Venerdì 28 marzo, alle 20:30, la Croce Rossa di Milano ospiterà un incontro imperdibile con la dottoressa Cristina Cattaneo, anatomopatologa di fama internazionale e docente di medicina legale presso l’Università Statale di Milano. L’evento, dal titolo Le nuove frontiere della medicina legale, offrirà uno sguardo approfondito su una disciplina, quella della medicina legale per l'appunto, sempre più centrale nella ricerca della giustizia e nella tutela dei diritti umani.
L'evento si terrà nella sede della CRI Milano, in via Marcello Pucci 7. Accesso gratuito fino a esaurimento posti.
Il tema dell'incontro
La dottoressa Cattaneo è un punto di riferimento per procure e investigatori in casi di cronaca nera nazionali e nella consulenza su violenze subite da donne e minori. Durante la serata, moderata Consigliera CRI Barbara di Castri, il pubblico avrà l’opportunità di conoscere da vicino il lavoro straordinario della scienziata, dalla sua esperienza nel recupero e nell’identificazione delle vittime dei naufragi nel Mediterraneo all’evoluzione della medicina legale nei contesti di emergenza e nella lotta alla violenza di genere.
Uno degli aspetti più toccanti dell’incontro sarà il racconto del lavoro condotto dal team del Laboratorio di Antropologia e Odontologia Forense (Labanof), da lei diretto, in occasione del tragico naufragio avvenuto nel 2015 al largo della Sicilia, in cui persero la vita oltre mille persone. Un’esperienza che ha permesso di restituire identità e dignità a molte vittime, attraverso il meticoloso studio dei loro effetti personali e dei resti recuperati in fondo al mare.

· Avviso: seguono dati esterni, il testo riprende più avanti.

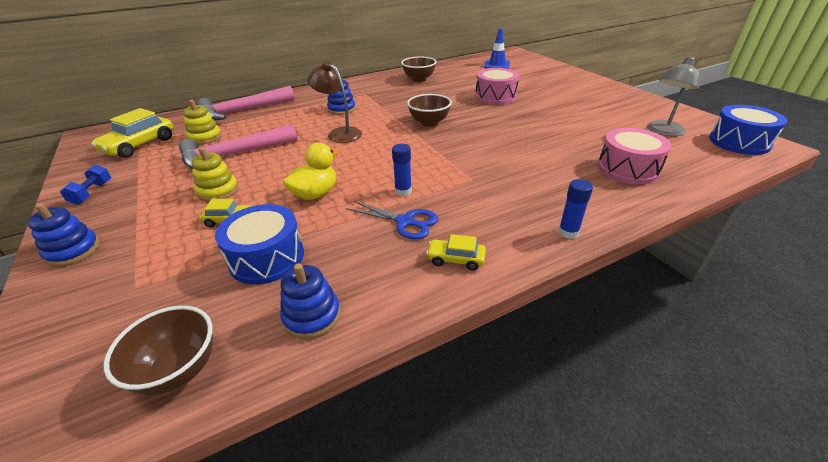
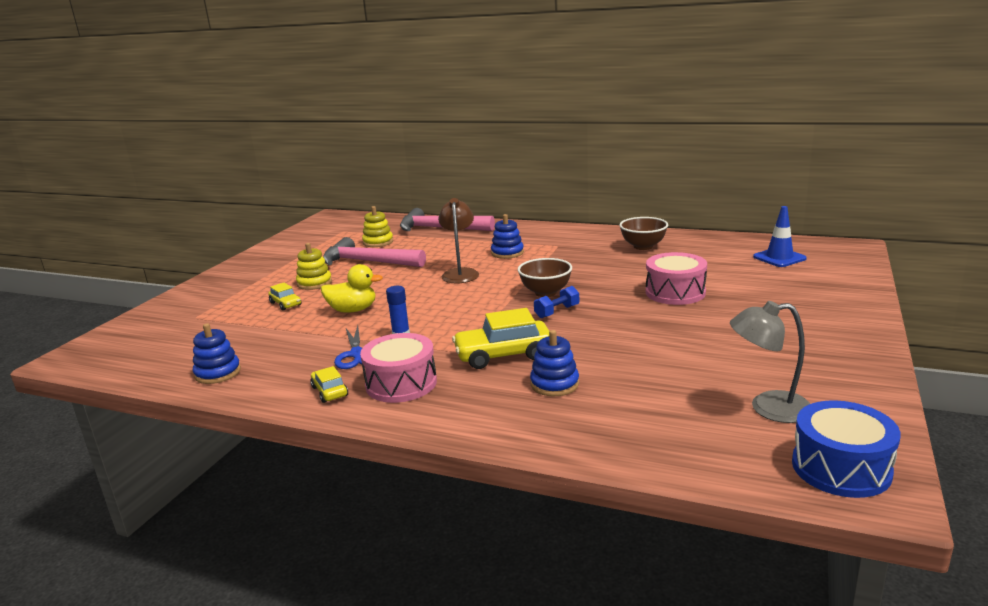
camera: 50 degrees right, 15 degrees down
(73, 251) = (208, 286): blue stacking toy -> blue stacking toy (554, 384)
(92, 193) = (267, 257): blue dumbbell -> blue dumbbell (557, 312)
(140, 145) = (338, 234): yellow car -> yellow car (503, 355)
(179, 370) = (144, 362): brown bowl -> none
(267, 258) = (259, 334): blue drum -> none
(568, 232) = (429, 422): blue glue stick -> none
(627, 169) = (611, 414): pink drum -> pink drum (401, 383)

La dottoressa Cattaneo fa parte del Forensic Advisory Board del Comitato Internazionale della Croce Rossa (CICR), contribuendo così, con la sua esperienza, alla ricerca delle persone scomparse a causa di conflitti armati, violenze, disastri naturali e migrazione. Lavorando in oltre 70 paesi, il CICR supporta i governi nell’istituzione di quadri giuridici e processi per affrontare il dramma delle persone scomparse e dare risposte alle famiglie.
Durante l'incontro, si discuteranno le conquiste raggiunte fino ad oggi, le buone pratiche adottate e gli ostacoli ancora da superare per chiarire il destino di chi è scomparso nel silenzio della storia. Ma la medicina legale non si limita al passato: il futuro della disciplina si muove verso nuovi orizzonti, come il progetto di inserire medici legali nei pronto soccorso per riconoscere i segni di violenza anche nei casi in cui le vittime non denunciano. Un’iniziativa che potrebbe rivoluzionare l’approccio all’assistenza e alla protezione delle persone vulnerabili.
L’evento è aperto al pubblico e rappresenta un’occasione unica per comprendere il valore della medicina legale come strumento di giustizia.